Die vier großen Hilfstransporte seit 2003, der Kindergarten und die Geldakquise wurden bis Anfang 2011 ausschließlich von (ehemaligen) Schülerinnen, Schülern und Lehrern der Gottlieb-Daimler-Schule 1 (GDS1) aus Sindelfingen organisiert. Im Jahr 2011 schloss sich die Freie Waldorfschule Karlsruhe, die bei dem Bau des neuen Sandkastens und der Errichtung der schönen Mosaikwand Gefallen an der Arbeit mit den Menschen in Kriva Palanka gefunden hatte, dem Projekt an. Ebenfalls seit 2011 nahmen auch immer mehr weitere Personen die auf verschiedenen Wegen auf das Projekt aufmerksam geworden waren, an Fahrten nach Mazedonien und Aktionen vor Ort teil. Um die beiden Schulen und die außenstehenden Personen zusammenzuführen, wurde der gemeinnützige Verein futuRoma e.V. gegründet. Die Mitgliedsbeiträge bilden einen finanziellen Grundstock der etwas mehr Sicherheit gibt. Zudem erhoffen wir uns bessere Möglichkeiten, an Stiftungsgelder und andere Spenden zu kommen.

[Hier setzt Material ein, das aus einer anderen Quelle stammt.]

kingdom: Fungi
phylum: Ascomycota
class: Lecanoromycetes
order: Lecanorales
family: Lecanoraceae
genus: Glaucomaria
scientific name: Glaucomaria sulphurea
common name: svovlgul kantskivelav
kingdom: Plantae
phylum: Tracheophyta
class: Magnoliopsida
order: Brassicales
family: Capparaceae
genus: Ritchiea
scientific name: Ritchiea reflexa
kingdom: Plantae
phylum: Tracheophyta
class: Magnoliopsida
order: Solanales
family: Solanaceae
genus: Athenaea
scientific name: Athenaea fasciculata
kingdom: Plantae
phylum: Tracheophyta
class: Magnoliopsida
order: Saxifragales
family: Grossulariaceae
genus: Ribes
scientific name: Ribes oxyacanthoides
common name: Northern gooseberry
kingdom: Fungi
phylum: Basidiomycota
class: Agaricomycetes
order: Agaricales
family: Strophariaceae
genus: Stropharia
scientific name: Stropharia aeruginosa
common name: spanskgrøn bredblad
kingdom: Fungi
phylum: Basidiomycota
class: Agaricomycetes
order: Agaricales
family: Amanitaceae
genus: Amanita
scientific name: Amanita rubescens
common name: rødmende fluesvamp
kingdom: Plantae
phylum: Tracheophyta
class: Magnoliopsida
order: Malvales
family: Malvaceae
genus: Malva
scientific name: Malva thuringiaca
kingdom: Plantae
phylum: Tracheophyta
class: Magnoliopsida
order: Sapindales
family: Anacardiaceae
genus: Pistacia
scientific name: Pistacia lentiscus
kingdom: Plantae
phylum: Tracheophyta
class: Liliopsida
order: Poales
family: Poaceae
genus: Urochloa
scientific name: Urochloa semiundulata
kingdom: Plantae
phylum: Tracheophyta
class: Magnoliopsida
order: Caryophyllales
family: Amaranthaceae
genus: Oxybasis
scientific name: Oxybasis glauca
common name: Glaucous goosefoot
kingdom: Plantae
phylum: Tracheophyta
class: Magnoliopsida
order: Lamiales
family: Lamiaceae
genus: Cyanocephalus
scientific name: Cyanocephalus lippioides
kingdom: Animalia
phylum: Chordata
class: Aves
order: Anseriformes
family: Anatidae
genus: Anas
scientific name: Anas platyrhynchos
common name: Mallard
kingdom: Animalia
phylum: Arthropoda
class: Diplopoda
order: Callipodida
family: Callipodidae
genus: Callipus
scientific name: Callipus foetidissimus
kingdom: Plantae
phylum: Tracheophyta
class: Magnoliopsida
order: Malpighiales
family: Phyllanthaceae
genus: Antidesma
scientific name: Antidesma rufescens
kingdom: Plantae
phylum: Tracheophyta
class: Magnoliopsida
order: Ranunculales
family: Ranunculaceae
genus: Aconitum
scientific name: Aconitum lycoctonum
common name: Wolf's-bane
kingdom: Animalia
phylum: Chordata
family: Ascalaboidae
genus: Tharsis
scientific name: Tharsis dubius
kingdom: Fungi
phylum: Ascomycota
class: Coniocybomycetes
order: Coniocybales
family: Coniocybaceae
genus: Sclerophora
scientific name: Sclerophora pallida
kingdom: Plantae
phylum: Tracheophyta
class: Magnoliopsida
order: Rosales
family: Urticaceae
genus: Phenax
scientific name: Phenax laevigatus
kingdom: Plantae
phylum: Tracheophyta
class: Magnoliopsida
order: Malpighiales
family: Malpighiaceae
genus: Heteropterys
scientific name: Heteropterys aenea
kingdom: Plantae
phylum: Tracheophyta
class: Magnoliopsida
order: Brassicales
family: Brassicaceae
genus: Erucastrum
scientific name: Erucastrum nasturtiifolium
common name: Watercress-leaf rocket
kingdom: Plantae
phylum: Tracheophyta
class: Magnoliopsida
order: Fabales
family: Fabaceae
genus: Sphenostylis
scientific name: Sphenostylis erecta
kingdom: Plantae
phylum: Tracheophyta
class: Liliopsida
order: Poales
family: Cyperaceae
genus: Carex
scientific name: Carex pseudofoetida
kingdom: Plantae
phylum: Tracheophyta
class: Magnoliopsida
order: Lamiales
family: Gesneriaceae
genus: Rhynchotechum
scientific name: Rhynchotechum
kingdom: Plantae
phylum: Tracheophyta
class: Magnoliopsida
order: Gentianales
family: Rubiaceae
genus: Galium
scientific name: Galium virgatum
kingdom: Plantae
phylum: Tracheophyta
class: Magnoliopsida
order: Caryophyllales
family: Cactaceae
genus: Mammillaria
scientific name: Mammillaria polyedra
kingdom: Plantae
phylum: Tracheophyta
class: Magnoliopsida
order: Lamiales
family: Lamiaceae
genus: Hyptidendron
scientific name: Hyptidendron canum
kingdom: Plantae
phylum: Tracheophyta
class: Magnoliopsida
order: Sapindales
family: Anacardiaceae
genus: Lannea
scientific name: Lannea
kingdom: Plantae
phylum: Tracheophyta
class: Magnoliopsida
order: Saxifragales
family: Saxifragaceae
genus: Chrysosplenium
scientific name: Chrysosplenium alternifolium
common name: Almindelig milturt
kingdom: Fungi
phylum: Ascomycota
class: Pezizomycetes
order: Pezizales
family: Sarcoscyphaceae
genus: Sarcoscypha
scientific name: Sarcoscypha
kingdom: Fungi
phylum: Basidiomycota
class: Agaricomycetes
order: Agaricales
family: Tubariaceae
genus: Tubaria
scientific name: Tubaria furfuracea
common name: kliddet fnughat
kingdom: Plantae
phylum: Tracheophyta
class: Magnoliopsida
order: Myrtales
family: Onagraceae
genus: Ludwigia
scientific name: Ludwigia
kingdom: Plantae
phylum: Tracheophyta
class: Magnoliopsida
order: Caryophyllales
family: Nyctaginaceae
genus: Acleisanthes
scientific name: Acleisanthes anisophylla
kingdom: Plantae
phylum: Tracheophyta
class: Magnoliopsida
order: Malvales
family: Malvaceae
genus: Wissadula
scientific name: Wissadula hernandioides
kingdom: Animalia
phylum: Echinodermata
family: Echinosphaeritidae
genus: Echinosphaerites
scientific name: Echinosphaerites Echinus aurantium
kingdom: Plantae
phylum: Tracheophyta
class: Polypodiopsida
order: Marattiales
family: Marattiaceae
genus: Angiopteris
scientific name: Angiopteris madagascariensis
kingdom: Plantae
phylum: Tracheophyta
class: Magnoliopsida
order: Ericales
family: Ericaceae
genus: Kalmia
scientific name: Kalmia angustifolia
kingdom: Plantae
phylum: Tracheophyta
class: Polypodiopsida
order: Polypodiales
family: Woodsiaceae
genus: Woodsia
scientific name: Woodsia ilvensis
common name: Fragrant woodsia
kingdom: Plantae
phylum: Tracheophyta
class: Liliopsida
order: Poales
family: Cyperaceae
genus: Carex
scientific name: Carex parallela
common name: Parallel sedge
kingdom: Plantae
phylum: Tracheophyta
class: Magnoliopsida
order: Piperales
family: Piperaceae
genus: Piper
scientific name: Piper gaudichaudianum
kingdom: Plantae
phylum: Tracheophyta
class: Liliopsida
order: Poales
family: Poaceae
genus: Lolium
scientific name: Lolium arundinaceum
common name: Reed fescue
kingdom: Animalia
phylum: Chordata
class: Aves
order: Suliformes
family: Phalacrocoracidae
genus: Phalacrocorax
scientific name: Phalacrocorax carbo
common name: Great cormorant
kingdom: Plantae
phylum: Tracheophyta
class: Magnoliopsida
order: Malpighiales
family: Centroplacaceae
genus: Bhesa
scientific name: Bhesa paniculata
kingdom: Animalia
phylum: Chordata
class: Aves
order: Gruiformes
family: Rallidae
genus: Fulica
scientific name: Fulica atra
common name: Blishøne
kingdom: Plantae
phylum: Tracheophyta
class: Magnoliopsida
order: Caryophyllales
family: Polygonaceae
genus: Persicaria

In Mazedonien gibt es seit 2006 die NRO (Nicht-Regierungs-Organisation) „Fritz-Aid“, benannt nach Fritz Hidding, dem ehemaligen Vertrauenslehrer der GDS1 und einem der Hauptinitiatoren des Projekts, damit in Mazedonien eine rechtliche Grundlage vorhanden ist, um Mitarbeiter dauerhaft und legal zu beschäftigen.